- A new study is deepening researchers’ understanding of how dietary cholesterol enters the bloodstream.
- Researchers say these findings could pave the way for new cholesterol medications.
- Experts say that new drug development based on these findings will require time and significant testing before becoming available to the public.
Scientists at the University of California Los Angeles say they have identified a new step in how dietary cholesterol is absorbed into the body, potentially paving the way for new therapies for high cholesterol.
They have published these findings in the journal Science.
Before cholesterol makes its way into our bloodstream, it first has to be processed from the food we eat by cells on the inner walls of our intestines. This mechanism helps determine a person’s overall blood cholesterol levels, which can have large downstream impacts on cardiovascular and metabolic health over time.
In particular, scientists have been concerned with the process by which free cholesterol is captured and drawn into the cell by an enzyme called NPC1L1, then moves through a cell network known as the endoplasmic reticulum, and finally is converted and prepared to enter into the bloodstream by an enzyme in a process called esterification.
Up until now, doctors have had an incomplete picture of this process.
“How cholesterol that enters the cell through NPC1L1 reaches the endoplasmic reticulum for esterification and regulation of cholesterol synthesis has been a longstanding mystery,” Dr. Peter Tontonoz, a lead study author and a professor of pathology and laboratory medicine at UCLA, said in a press release.
The research team identified a protein class known as Asters — particularly Aster-B and Aster-C — that are responsible for the middle step of getting cholesterol from the exterior of the cell into the endoplasmic reticulum.
“The process is very complex and many steps are unknown, but this study has shed some light on the process,” said Dr. Bradley Serwer, an interventional cardiologist and chief medical officer at VitalSolution, a company that offers cardiovascular and anesthesiology services to hospitals nationwide.
“Once we understand the Aster pathway, we can better identify targets to interfere with the process. The next step after that is using this data to help develop drugs,” Serwer, who was not involved in the study, told Medical News Today.
The two most popular and effective medications for high cholesterol are classes of drugs known as statins as well as PCSK9 inhibitors.
Both of these drugs work by lowering the levels of “bad” LDL cholesterol in the bloodstream, albeit in different ways.
Statins do this by reducing how much LDL is produced by the liver while PCSK9 inhibitors work by helping the liver remove LDL from the bloodstream.
While exploring new drug treatment pathways via this new mechanism could hold promise, we’re a long way — and many studies — away from knowing for sure, said Dr. Cheng-Han Chen, an interventional cardiologist and medical director of the Structural Heart Program at MemorialCare Saddleback Medical Center in California who was not involved in the study.
“The cholesterol absorption mechanism discovered by this research provides a new target for medications to control the amount of cholesterol we absorb from our diet,” Chen told Medical News Today. “However, it is unclear whether this avenue will provide a clinically significant effect on cardiovascular outcomes.“
“While it is clear that controlling the levels of blood cholesterol will lower the risk of heart disease, it is less clear whether controlling dietary cholesterol intake and absorption will give the same benefits,” he said. “Instead, it is the saturated fat in our diet that increases our blood cholesterol levels the most. It is for this reason that most of our effective therapies focus on mechanisms for directly lowering blood cholesterol levels.”
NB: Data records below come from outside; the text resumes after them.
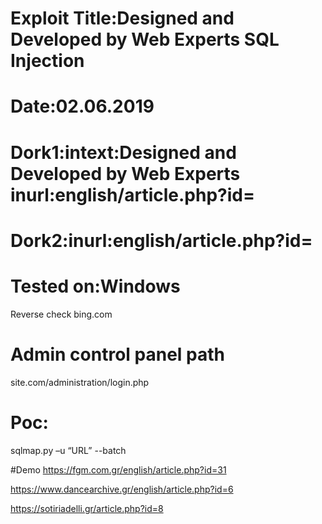 # Exploit Title:Designed and Developed by Web Experts SQL Injection
# Date:02.06.2019
# Dork1:intext:Designed and Developed by Web Experts inurl:english/article.php?id=
# Dork2:inurl:english/article.php?id= 
# Tested on:Windows

Reverse check bing.com

# Admin control panel path

site.com/administration/login.php

# Poc:
sqlmap.py –u “URL” --batch

#Demo
https://fgm.com.gr/english/article.php?id=31
 

https://www.dancearchive.gr/english/article.php?id=6
 


https://sotiriadelli.gr/article.php?id=8
 
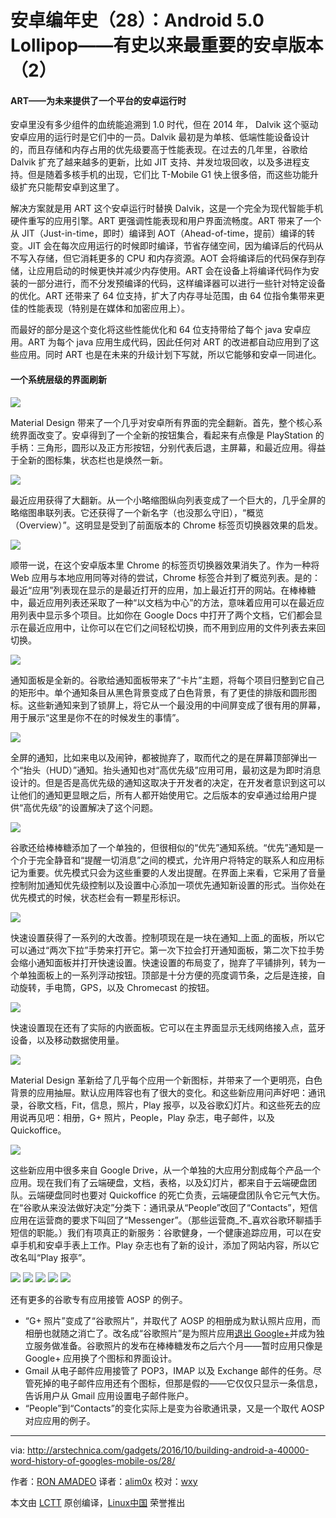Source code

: 安卓编年史（28）：Android 5.0 Lollipop——有史以来最重要的安卓版本（2）
================================================================================

#### ART——为未来提供了一个平台的安卓运行时

安卓里没有多少组件的血统能追溯到 1.0 时代，但在 2014 年， Dalvik 这个驱动安卓应用的运行时是它们中的一员。Dalvik 最初是为单核、低端性能设备设计的，而且存储和内存占用的优先级要高于性能表现。在过去的几年里，谷歌给 Dalvik 扩充了越来越多的更新，比如 JIT 支持、并发垃圾回收，以及多进程支持。但是随着多核手机的出现，它们比 T-Mobile G1 快上很多倍，而这些功能升级扩充只能帮安卓到这里了。

解决方案就是用 ART 这个安卓运行时替换 Dalvik，这是一个完全为现代智能手机硬件重写的应用引擎。ART 更强调性能表现和用户界面流畅度。ART 带来了一个从 JIT（Just-in-time，即时）编译到 AOT（Ahead-of-time，提前）编译的转变。JIT 会在每次应用运行的时候即时编译，节省存储空间，因为编译后的代码从不写入存储，但它消耗更多的 CPU 和内存资源。AOT 会将编译后的代码保存到存储，让应用启动的时候更快并减少内存使用。ART 会在设备上将编译代码作为安装的一部分进行，而不分发预编译的代码，这样编译器可以进行一些针对特定设备的优化。ART 还带来了 64 位支持，扩大了内存寻址范围，由 64 位指令集带来更佳的性能表现（特别是在媒体和加密应用上）。

而最好的部分是这个变化将这些性能优化和 64 位支持带给了每个 java 安卓应用。ART 为每个 java 应用生成代码，因此任何对 ART 的改进都自动应用到了这些应用。同时 ART 也是在未来的升级计划下写就，所以它能够和安卓一同进化。

#### 一个系统层级的界面刷新


![](https://cdn.arstechnica.net/wp-content/uploads/2016/10/systemui150-1-150x150.jpg)

Material Design 带来了一个几乎对安卓所有界面的完全翻新。首先，整个核心系统界面改变了。安卓得到了一个全新的按钮集合，看起来有点像是 PlayStation 的手柄：三角形，圆形以及正方形按钮，分别代表后退，主屏幕，和最近应用。得益于全新的图标集，状态栏也是焕然一新。

![](https://cdn.arstechnica.net/wp-content/uploads/2016/10/lock-1-150x150.jpg)

最近应用获得了大翻新。从一个小略缩图纵向列表变成了一个巨大的，几乎全屏的略缩图串联列表。它还获得了一个新名字（也没那么守旧），“概览（Overview）”。这明显是受到了前面版本的 Chrome 标签页切换器效果的启发。

![](https://cdn.arstechnica.net/wp-content/uploads/2016/10/recent-apps-150x150.jpg)

顺带一说，在这个安卓版本里 Chrome 的标签页切换器效果消失了。作为一种将 Web 应用与本地应用同等对待的尝试，Chrome 标签合并到了概览列表。是的：最近“应用”列表现在显示的是最近打开的应用，加上最近打开的网站。在棒棒糖中，最近应用列表还采取了一种“以文档为中心”的方法，意味着应用可以在最近应用列表中显示多个项目。比如你在 Google Docs 中打开了两个文档，它们都会显示在最近应用中，让你可以在它们之间轻松切换，而不用到应用的文件列表去来回切换。

![](https://cdn.arstechnica.net/wp-content/uploads/2016/10/recent2-150x150.jpg)

通知面板是全新的。谷歌给通知面板带来了“卡片”主题，将每个项目归整到它自己的矩形中。单个通知条目从黑色背景变成了白色背景，有了更佳的排版和圆形图标。这些新通知来到了锁屏上，将它从一个最没用的中间屏变成了很有用的屏幕，用于展示“这里是你不在的时候发生的事情”。

![](https://cdn.arstechnica.net/wp-content/uploads/2016/10/notification-1-150x150.jpg)

全屏的通知，比如来电以及闹钟，都被抛弃了，取而代之的是在屏幕顶部弹出一个“抬头（HUD）”通知。抬头通知也对“高优先级”应用可用，最初这是为即时消息设计的。但是否是高优先级的通知这取决于开发者的决定，在开发者意识到这可以让他们的通知更显眼之后，所有人都开始使用它。之后版本的安卓通过给用户提供“高优先级”的设置解决了这个问题。

![](https://cdn.arstechnica.net/wp-content/uploads/2016/10/headsup-1-150x150.jpg)

谷歌还给棒棒糖添加了一个单独的，但很相似的“优先”通知系统。“优先”通知是一个介于完全静音和“提醒一切消息”之间的模式，允许用户将特定的联系人和应用标记为重要。优先模式只会为这些重要的人发出提醒。在界面上来看，它采用了音量控制附加通知优先级控制以及设置中心添加一项优先通知新设置的形式。当你处在优先模式的时候，状态栏会有一颗星形标识。

![](https://cdn.arstechnica.net/wp-content/uploads/2016/10/panels-150x150.jpg)

快速设置获得了一系列的大改善。控制项现在是一块在通知_上面_的面板，所以它可以通过“两次下拉”手势来打开它。第一次下拉会打开通知面板，第二次下拉手势会缩小通知面板并打开快速设置。快速设置的布局变了，抛弃了平铺排列，转为一个单独面板上的一系列浮动按钮。顶部是十分方便的亮度调节条，之后是连接，自动旋转，手电筒，GPS，以及 Chromecast 的按钮。

![](https://cdn.arstechnica.net/wp-content/uploads/2016/10/noticontrols-150x150.jpg)

快速设置现在还有了实际的内嵌面板。它可以在主界面显示无线网络接入点，蓝牙设备，以及移动数据使用量。

![](https://cdn.arstechnica.net/wp-content/uploads/2016/10/4-150x150.jpg)

Material Design 革新给了几乎每个应用一个新图标，并带来了一个更明亮，白色背景的应用抽屉。默认应用阵容也有了很大的变化。和这些新应用问声好吧：通讯录，谷歌文档，Fit，信息，照片，Play 报亭，以及谷歌幻灯片。和这些死去的应用说再见吧：相册，G+ 照片，People，Play 杂志，电子邮件，以及 Quickoffice。

![](https://cdn.arstechnica.net/wp-content/uploads/2016/10/gmail2-150x150.jpg)

这些新应用中很多来自 Google Drive，从一个单独的大应用分割成每个产品一个应用。现在我们有了云端硬盘，文档，表格，以及幻灯片，都来自于云端硬盘团队。云端硬盘同时也要对 Quickoffice 的死亡负责，云端硬盘团队令它元气大伤。在“谷歌从来没法做好决定”分类下：通讯录从“People”改回了“Contacts”，短信应用在运营商的要求下叫回了“Messenger”。（那些运营商_不_喜欢谷歌环聊插手短信的职能。）我们有项真正的新服务：谷歌健身，一个健康追踪应用，可以在安卓手机和安卓手表上工作。Play 杂志也有了新的设计，添加了网站内容，所以它改名叫“Play 报亭”。

![](https://cdn.arstechnica.net/wp-content/uploads/2016/10/fit-150x150.jpg)
![](https://cdn.arstechnica.net/wp-content/uploads/2016/10/messages-1-150x150.jpg)
![](https://cdn.arstechnica.net/wp-content/uploads/2016/10/googl1-150x150.jpg)
![](https://cdn.arstechnica.net/wp-content/uploads/2016/10/2-150x150.jpg)
![](https://cdn.arstechnica.net/wp-content/uploads/2016/10/reminers-150x150.png)

还有更多的谷歌专有应用接管 AOSP 的例子。

*   “G+ 照片”变成了“谷歌照片”，并取代了 AOSP 的相册成为默认照片应用，而相册也就随之消亡了。改名成“谷歌照片”是为照片应用[退出 Google+][16]并成为独立服务做准备。谷歌照片的发布在棒棒糖发布之后六个月——暂时应用只像是 Google+ 应用换了个图标和界面设计。
*   Gmail 从电子邮件应用接管了 POP3，IMAP 以及 Exchange 邮件的任务。尽管死掉的电子邮件应用还有个图标，但那是假的——它仅仅只显示一条信息，告诉用户从 Gmail 应用设置电子邮件账户。
*   “People”到“Contacts”的变化实际上是变为谷歌通讯录，又是一个取代 AOSP 对应应用的例子。

--------------------------------------------------------------------------------

via: http://arstechnica.com/gadgets/2016/10/building-android-a-40000-word-history-of-googles-mobile-os/28/

作者：[RON AMADEO][a]
译者：[alim0x](https://github.com/alim0x)
校对：[wxy](https://github.com/wxy)

本文由 [LCTT](https://github.com/LCTT/TranslateProject) 原创编译，[Linux中国](https://linux.cn/) 荣誉推出

[a]:http://arstechnica.com/author/ronamadeo/
[1]:http://arstechnica.com/gadgets/2016/10/building-android-a-40000-word-history-of-googles-mobile-os/28/#
[2]:http://arstechnica.com/gadgets/2016/10/building-android-a-40000-word-history-of-googles-mobile-os/28/#
[3]:http://arstechnica.com/gadgets/2016/10/building-android-a-40000-word-history-of-googles-mobile-os/28/#
[4]:http://arstechnica.com/gadgets/2016/10/building-android-a-40000-word-history-of-googles-mobile-os/28/#
[5]:http://arstechnica.com/gadgets/2016/10/building-android-a-40000-word-history-of-googles-mobile-os/28/#
[6]:http://arstechnica.com/gadgets/2016/10/building-android-a-40000-word-history-of-googles-mobile-os/28/#
[7]:http://arstechnica.com/gadgets/2016/10/building-android-a-40000-word-history-of-googles-mobile-os/28/#
[8]:http://arstechnica.com/gadgets/2016/10/building-android-a-40000-word-history-of-googles-mobile-os/28/#
[9]:http://arstechnica.com/gadgets/2016/10/building-android-a-40000-word-history-of-googles-mobile-os/28/#
[10]:http://arstechnica.com/gadgets/2016/10/building-android-a-40000-word-history-of-googles-mobile-os/28/#
[11]:http://arstechnica.com/gadgets/2016/10/building-android-a-40000-word-history-of-googles-mobile-os/28/#
[12]:http://arstechnica.com/gadgets/2016/10/building-android-a-40000-word-history-of-googles-mobile-os/28/#
[13]:http://arstechnica.com/gadgets/2016/10/building-android-a-40000-word-history-of-googles-mobile-os/28/#
[14]:http://arstechnica.com/gadgets/2016/10/building-android-a-40000-word-history-of-googles-mobile-os/28/#
[15]:http://arstechnica.com/gadgets/2016/10/building-android-a-40000-word-history-of-googles-mobile-os/28/#
[16]:http://arstechnica.com/gadgets/2015/05/google-photos-leaves-google-launches-as-a-standalone-service/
However, experts say there is some reason to think that targeting these Aster proteins could be beneficial.
“Ezetimibe, for instance, effectively inhibits cholesterol absorption by targeting NPC1L1, yet it doesn’t fully engage with the Aster proteins that are critical in cholesterol transport. These discoveries may pave the way for medications with a more precise approach to modulating cholesterol absorption,” said Dr. Rigved Tadwalkar, a cardiologist at Providence Saint John’s Health Center in California who was not involved in the study.
“For instance, the experimental drug AI-3d, aimed at inhibiting Aster proteins, shows promise in precisely intervening in cholesterol transport,” Tadwalkar told Medical News Today. “By impeding the functions of Aster-B and -C, this drug has the potential to effectively reduce cellular cholesterol stores and disrupt cholesterol processing, thereby lowering serum cholesterol levels more efficiently.”
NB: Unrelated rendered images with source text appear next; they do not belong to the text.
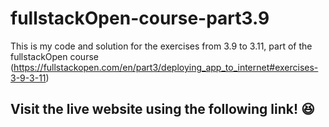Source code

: # fullstackOpen-course-part3.9
This is my code and solution for the exercises from 3.9 to 3.11, part of the fullstackOpen course (https://fullstackopen.com/en/part3/deploying_app_to_internet#exercises-3-9-3-11)

## Visit the live website using the following link! :satisfied:
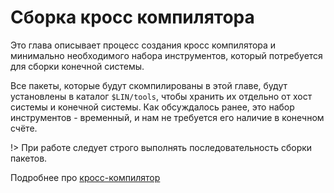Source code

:# Сборка кросс компилятора

Это глава описывает процесс создания кросс компилятора и минимально необходимого набора инструментов, который потребуется для сборки конечной системы.

Все пакеты, которые будут скомпилированы в этой главе, будут установлены в каталог `$LIN/tools`, чтобы хранить их отдельно от хост системы и конечной системы. Как обсуждалось ранее, это набор инструментов - временный, и нам не требуется его наличие в конечном счёте.

!> При работе следует строго выполнять последовательность сборки пакетов.

Подробнее про [кросс-компилятор](additional/cross-compiler)
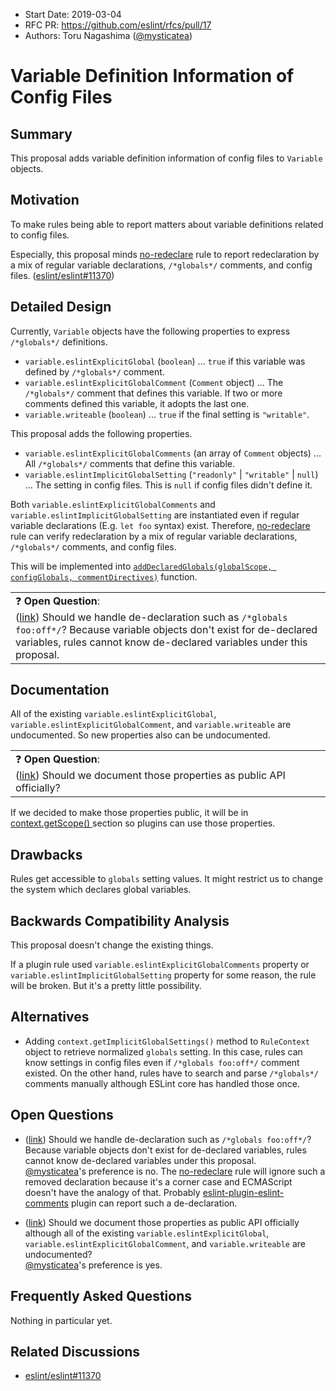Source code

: - Start Date: 2019-03-04
- RFC PR: https://github.com/eslint/rfcs/pull/17
- Authors: Toru Nagashima ([@mysticatea])

# Variable Definition Information of Config Files

## Summary

This proposal adds variable definition information of config files to `Variable` objects.

## Motivation

To make rules being able to report matters about variable definitions related to config files.

Especially, this proposal minds [no-redeclare] rule to report redeclaration by a mix of regular variable declarations, `/*globals*/` comments, and config files. ([eslint/eslint#11370])

## Detailed Design

Currently, `Variable` objects have the following properties to express `/*globals*/` definitions.

- `variable.eslintExplicitGlobal` (`boolean`) ... `true` if this variable was defined by `/*globals*/` comment.
- `variable.eslintExplicitGlobalComment` (`Comment` object) ... The `/*globals*/` comment that defines this variable. If two or more comments defined this variable, it adopts the last one.
- `variable.writeable` (`boolean`) ... `true` if the final setting is `"writable"`.

This proposal adds the following properties.

- `variable.eslintExplicitGlobalComments` (an array of `Comment` objects) ... All `/*globals*/` comments that define this variable.
- `variable.eslintImplicitGlobalSetting` (`"readonly"` | `"writable"` | `null`) ... The setting in config files. This is `null` if config files didn't define it.

Both `variable.eslintExplicitGlobalComments` and `variable.eslintImplicitGlobalSetting` are instantiated even if regular variable declarations (E.g. `let foo` syntax) exist. Therefore, [no-redeclare] rule can verify redeclaration by a mix of regular variable declarations, `/*globals*/` comments, and config files.

This will be implemented into [`addDeclaredGlobals(globalScope, configGlobals, commentDirectives)`][lib/linter.js#L73-L131] function.

<table><td>
<a id="question1">❓</a> <b>Open Question</b>:<br>
(<a href="question1a">link</a>) Should we handle de-declaration such as <code>/*globals foo:off*/</code>? Because variable objects don't exist for de-declared variables, rules cannot know de-declared variables under this proposal.
</td></table>

## Documentation

All of the existing `variable.eslintExplicitGlobal`, `variable.eslintExplicitGlobalComment`, and `variable.writeable` are undocumented. So new properties also can be undocumented.

<table><td>
<a id="question2">❓</a> <b>Open Question</b>:<br>
(<a href="question2a">link</a>) Should we document those properties as public API officially?
</td></table>

If we decided to make those properties public, it will be in [context.getScope()
](https://eslint.org/docs/developer-guide/working-with-rules#contextgetscope) section so plugins can use those properties.

## Drawbacks

Rules get accessible to `globals` setting values. It might restrict us to change the system which declares global variables.

## Backwards Compatibility Analysis

This proposal doesn't change the existing things.

If a plugin rule used `variable.eslintExplicitGlobalComments` property or `variable.eslintImplicitGlobalSetting` property for some reason, the rule will be broken. But it's a pretty little possibility.

## Alternatives

- Adding `context.getImplicitGlobalSettings()` method to `RuleContext` object to retrieve normalized `globals` setting. In this case, rules can know settings in config files even if `/*globals foo:off*/` comment existed. On the other hand, rules have to search and parse `/*globals*/` comments manually although ESLint core has handled those once.

## Open Questions

- (<a href="#question1" id="question1a">link</a>) Should we handle de-declaration such as `/*globals foo:off*/`? Because variable objects don't exist for de-declared variables, rules cannot know de-declared variables under this proposal.<br>
  [@mysticatea]'s preference is no. The [no-redeclare] rule will ignore such a removed declaration because it's a corner case and ECMAScript doesn't have the analogy of that. Probably [eslint-plugin-eslint-comments] plugin can report such a de-declaration.

- (<a href="#question2" id="question2a">link</a>) Should we document those properties as public API officially although all of the existing `variable.eslintExplicitGlobal`, `variable.eslintExplicitGlobalComment`, and `variable.writeable` are undocumented?<br>
  [@mysticatea]'s preference is yes.

## Frequently Asked Questions

Nothing in particular yet.

## Related Discussions

- [eslint/eslint#11370]


[@mysticatea]: https://github.com/mysticatea
[eslint/eslint#11370]: https://github.com/eslint/eslint/issues/11370
[lib/linter.js#L73-L131]: https://github.com/eslint/eslint/blob/b00a5e9d8dc6c5f77eb0e4e0c58dfaf12a771d7b/lib/linter.js#L73-L131
[no-redeclare]: https://eslint.org/docs/rules/no-redeclare
[eslint-plugin-eslint-comments]: https://github.com/mysticatea/eslint-plugin-eslint-comments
Either way, experts say the jury is out until new drugs are not only developed but thoroughly and safely tested.
“It is important to note that previous pathways have been identified and drugs were developed, but once testing began, it was noted that the family of drugs was too harmful,” Serwer said.
He pointed out the case of torcetrapib, a cholesteryl ester transfer protein inhibitor developed with the intention of raising levels of HDL while lowering LDL cholesterol.
“But in a clinical trial, torcetrapib was associated with an increased risk of cardiovascular events, including death, thus stopping research and production of this family of drugs,” Serwer said.
Tadwalkar agreed.
“As with any new treatment, careful consideration of the potential unintended impacts is crucial to ensure safety, efficacy, and appropriate clinical use,” he said.